On the Turing machine

It's more than a machine. I mean, that machine takes on such a personality. .... A replica is still at Bletchley Park, which I advise any of your listeners who are lucky enough to be in that part of the world to go and see it. It's the most extraordinary, chilling, amazing exhibit of all the work. ... You can ask someone to give you a very patient explanation of it because it's quite complex. But basically, it was the machine that Alan adapted from a Polish machine to break the other machine, the Enigma machine — which was capable of ... 159 million, million, million possible variations every single day that would change at midnight. It was beyond the human ability to crack.

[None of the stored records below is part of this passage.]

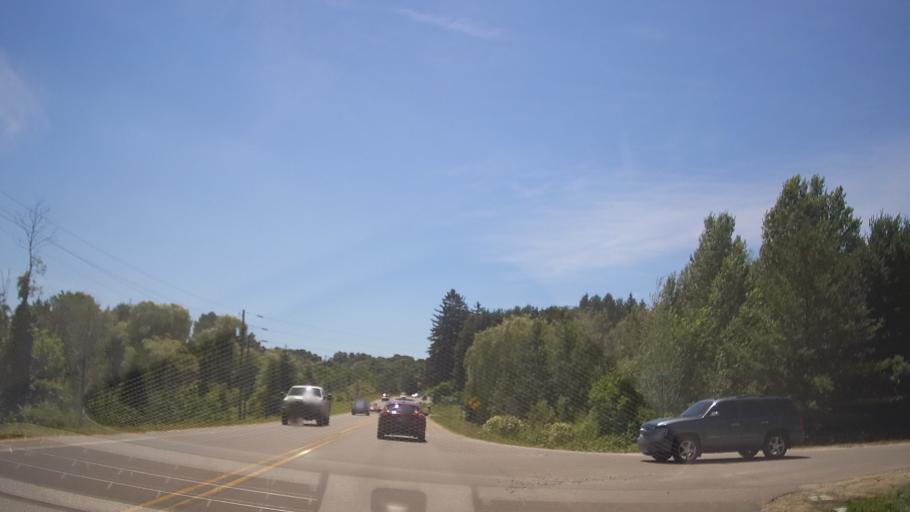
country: US
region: Michigan
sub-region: Grand Traverse County
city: Traverse City
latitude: 44.7307
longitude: -85.6619
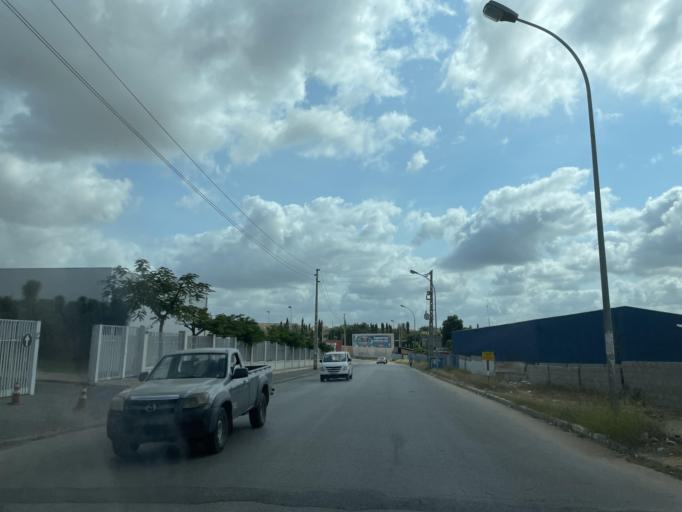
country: AO
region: Luanda
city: Luanda
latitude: -8.9204
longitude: 13.2035
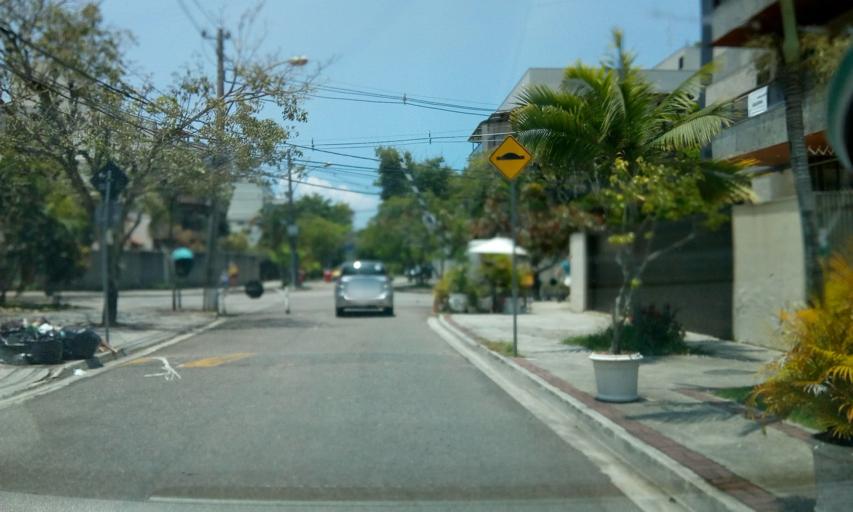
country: BR
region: Rio de Janeiro
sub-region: Nilopolis
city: Nilopolis
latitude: -23.0201
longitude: -43.4694
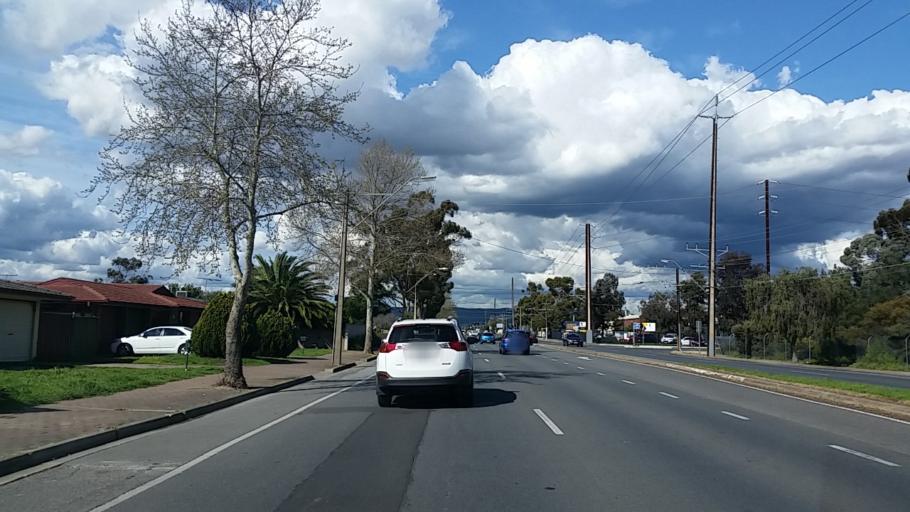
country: AU
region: South Australia
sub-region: Port Adelaide Enfield
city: Gilles Plains
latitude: -34.8459
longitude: 138.6522
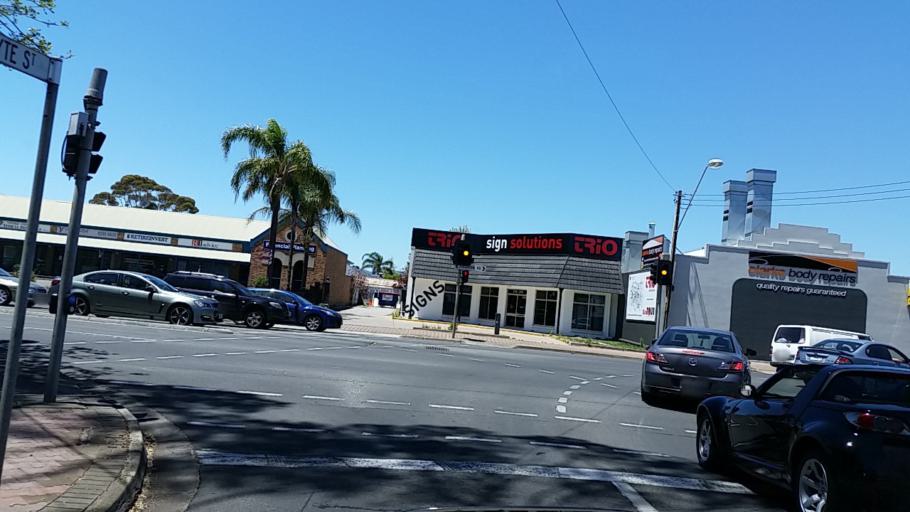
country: AU
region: South Australia
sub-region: Holdfast Bay
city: North Brighton
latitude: -34.9967
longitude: 138.5212
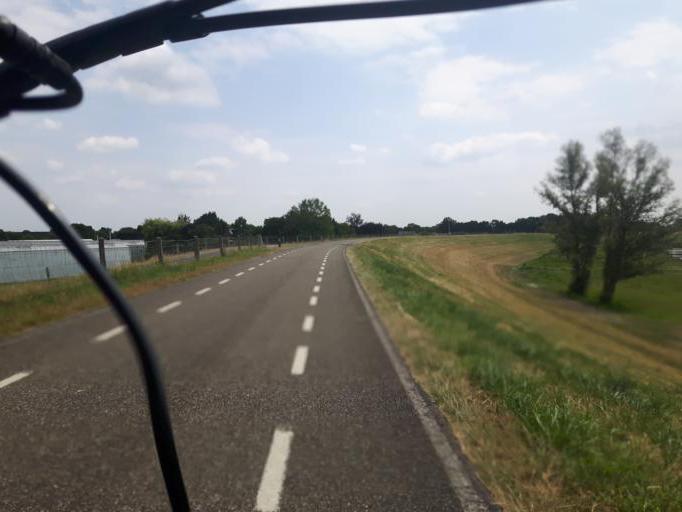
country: NL
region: Gelderland
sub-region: Gemeente Zaltbommel
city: Zaltbommel
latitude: 51.8225
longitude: 5.2033
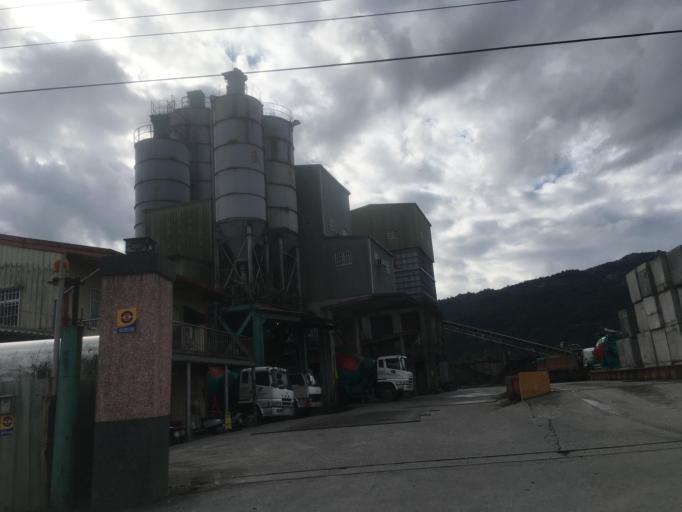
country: TW
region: Taiwan
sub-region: Yilan
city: Yilan
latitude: 24.6707
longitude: 121.6642
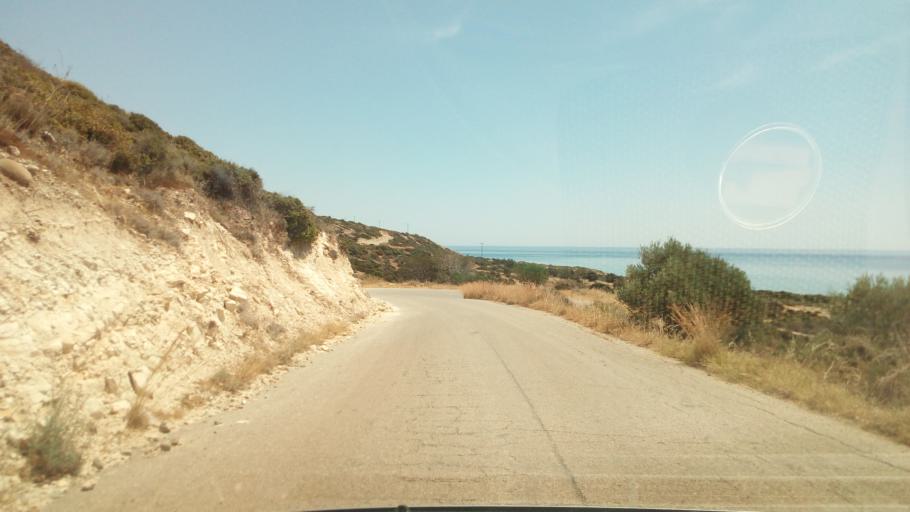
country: CY
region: Limassol
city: Pissouri
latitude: 34.6847
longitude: 32.5959
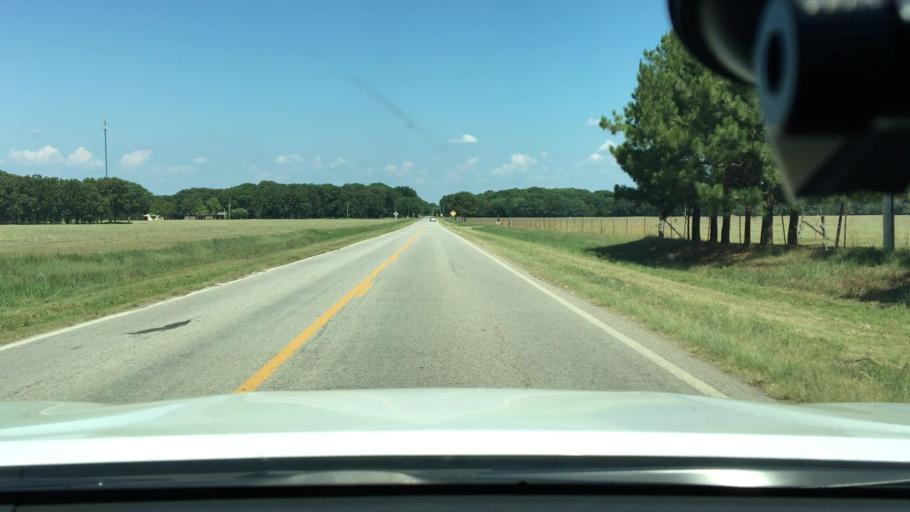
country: US
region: Arkansas
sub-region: Johnson County
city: Coal Hill
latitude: 35.3576
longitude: -93.5588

On the way these machines are seen in 2014

"Where's the screen?" as one friend's child said. ... Broke my heart when I heard that. But the same kid then went home and Googled — using probably an algorithm very similar in the search engines that were used by Turing, invented by Turing to break the code in the second world war — used a Google search engine in order to look up and research more about Enigma. This is an 8-year-old. I mean, it's fantastic.

On his decision to go by Benedict Cumberbatch (his father, also an actor, is named Timothy Carlton, and Cumberbatch's full name is Benedict Timothy Carlton Cumberbatch)

I started as Benedict Carlton. I think Carlton's a great name; it was my grandfather's first name and I never got to meet him, so that alone was a good reason. And I wasn't getting anywhere with my first agent and with that name and when I went to meet someone else at a new agency about six months after I graduated, she said, "Why on earth don't you use your family name? It's the most fantastically extraordinary, unforgettable name." ...

She rightfully said, "Look, it's pretty unforgettable once you get your head around it." And I said, "Yeah, but even I can't say it early on a Monday morning." It sounds like a fart in a bath. There's a whole lot of bubbles. But, you know, it seems to have worked out all right, doesn't it, Robert?